Por TT Catalão
Pompa e circunstância ocorreram como mandava o ritual fúnebre. Impunham-se pelo testemunho humano e religioso da trajetória histórica de Dom Eugenio Salles como confidente sóbrio e interlocutor protagonista de momentos coletivos e individuais.
Sob a óbvia polêmica em tudo que é humano sepultava-se a pessoa suave e o religioso em sua fidelidade absoluta aos cânones da igreja e à capacidade, discretíssima, de negociação e humanitarismo nos sombrios anos da ditadura.
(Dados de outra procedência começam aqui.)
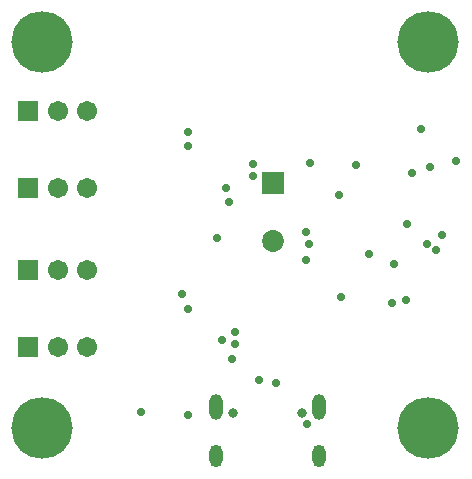
<source format=gbs>
G04*
G04 #@! TF.GenerationSoftware,Altium Limited,Altium Designer,22.9.1 (49)*
G04*
G04 Layer_Color=16711935*
%FSLAX44Y44*%
%MOMM*%
G71*
G04*
G04 #@! TF.SameCoordinates,255A3326-CA3E-4E7A-B617-BBCC988FCEB9*
G04*
G04*
G04 #@! TF.FilePolarity,Negative*
G04*
G01*
G75*
%ADD35R,1.7112X1.7112*%
%ADD36C,1.7112*%
%ADD37C,1.8542*%
%ADD38R,1.8542X1.8542*%
%ADD39C,5.2032*%
%ADD40O,1.1032X1.9032*%
%ADD41O,1.1032X2.2032*%
%ADD42C,0.8032*%
%ADD43C,0.7032*%
D35*
X-338443Y203443D02*
D03*
Y68443D02*
D03*
Y133443D02*
D03*
X-338443Y268443D02*
D03*
D36*
X-313443Y203443D02*
D03*
X-288443D02*
D03*
X-313443Y68443D02*
D03*
X-288443D02*
D03*
X-313443Y133443D02*
D03*
X-288443D02*
D03*
X-313443Y268443D02*
D03*
X-288443D02*
D03*
D37*
X-130943Y158443D02*
D03*
D38*
Y207243D02*
D03*
D39*
X0Y0D02*
D03*
X0Y326886D02*
D03*
X-326886Y326886D02*
D03*
X-326886Y-0D02*
D03*
D40*
X-92693Y-24057D02*
D03*
X-179193D02*
D03*
D41*
X-92693Y17643D02*
D03*
X-179193D02*
D03*
D42*
X-107043Y12743D02*
D03*
X-164843D02*
D03*
D43*
X-50000Y147500D02*
D03*
X-100943Y155943D02*
D03*
X-60895Y223000D02*
D03*
X-103492Y142128D02*
D03*
X-75000Y197500D02*
D03*
X-17500Y172500D02*
D03*
X-28443Y138443D02*
D03*
X-5943Y253443D02*
D03*
X1557Y220943D02*
D03*
X24057Y225943D02*
D03*
X11557Y163443D02*
D03*
X-103443Y165943D02*
D03*
X-13443Y215943D02*
D03*
X-170943Y203443D02*
D03*
X-148443Y213443D02*
D03*
Y223443D02*
D03*
X-18443Y108443D02*
D03*
X-30943Y105943D02*
D03*
X-943Y155943D02*
D03*
X6557Y150943D02*
D03*
X-168443Y190943D02*
D03*
X-203443Y238443D02*
D03*
Y250943D02*
D03*
X-178443Y160943D02*
D03*
X-143443Y40943D02*
D03*
X-99957Y224210D02*
D03*
X-102213Y3514D02*
D03*
X-203443Y10943D02*
D03*
X-243443Y13443D02*
D03*
X-128443Y38443D02*
D03*
X-163443Y70943D02*
D03*
Y80943D02*
D03*
X-174393Y74393D02*
D03*
X-165943Y58443D02*
D03*
X-73443Y110943D02*
D03*
X-208443Y113443D02*
D03*
X-203443Y100943D02*
D03*
M02*

</source>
Mais que a pompa e a circunstância eis que um integrante da Cruz Vermelha carioca solta uma pomba e esta, doméstica que era, procurou logo o porto seguro de um pouso. Poderia ser mais acima, mais abaixo, mas ela decidiu pelo caixão do cardeal. Para a felicidade iconoclasta da fotografia, um prato cheio.
Logo a pomba eternizada símbolo do Espírito Santo (invenção pelas línguas de fogo), adotada mais pelo dogma católico do que pelo sentido libertário de Espírito Santo (um mundo sem cadeias e sem fome) da tradição portuguesa.
As naturais conexões de bênção extraordinária são imediatamente feitas. Plasticamente as imagens são belíssimas. Um ícone se plasma ao vivo. O prato imagético transborda de cheio.
É também a pomba, desde Picasso, imortalizada com o raminho no bico como paz e salvação. Fazia sentido quando navegantes perdidos observavam uma ave com folhinhas e deduziam que a terra estava próxima.
O que nos interessa é a leitura do poder da imagem como superlativo nos códigos de persuasão e clichês da mídia.
A imagem, se força síntese, traduz concentradamente tudo aquilo que desejamos como ideia. Principalmente se já “queremos ver sinais” pautados sob uma fé, um mito e, às vezes, até uma farsa.
Hitler construiu o absurdo de “vingança do povo alemão pela humilhação na I Guerra” ao manipular a “culpa” concentrada em alvos definidos. E foi bem sucedido na lavagem cerebral.
Quando a gente quer crer, o estímulo bem elaborado, basta e faz das “mil repetições uma verdade”. Na política é comum a manipulação na construção de imagens, o pai dos pobres, o protetor dos descamisados, o redentor das lutas, o herói salvador. A pomba fechava a questão.
Foram poucos os articulistas que traçaram a complexa trajetória do cardeal em suas contradições. A pomba estava lá para não deixar dúvidas. Sua força resumia por si, embora o cardeal não estivesse em julgamento (nem merecia tal grosseria).
Poucos alinharam o quanto nos angustiava a tática do cardeal (que merece respeito no elenco das diversidades de opiniões) quando na própria Igreja tínhamos vozes mais radicais para a nossa pressa de luta.
Eu militava com Dom Adryano Hipolito na fogueira da Baixada Fluminense quando o pau quebrava solto.Sem pomba no final do túnel, muito menos um mísero raminho de oliveira. O tempo nos ensina a temperança ao nos mostrar a relatividade dos atos. Mas que a pomba serviu para achatar toda e qualquer leitura de contraponto, isto serviu.
Foi um “milagre”e pronto! Fim de papo. Exceção para o sensível artigo de Xexeo ao citar ao mesmo tempo nossa pressa de revolução e o papel sereno do cardeal nos encontros e acolhimento a perseguidos que ele operava na inspiração maior da compaixão.
Um comentário:
Clovis, quero deixar aqui mais uma vez meu elogio quanto a maneira tão bela que descreveu este momento, que para nós católicos deixa uma imensa saudade desde quando eramos jovens deste grande homem e o que ele significou para o nosso Brasil e para a igreja.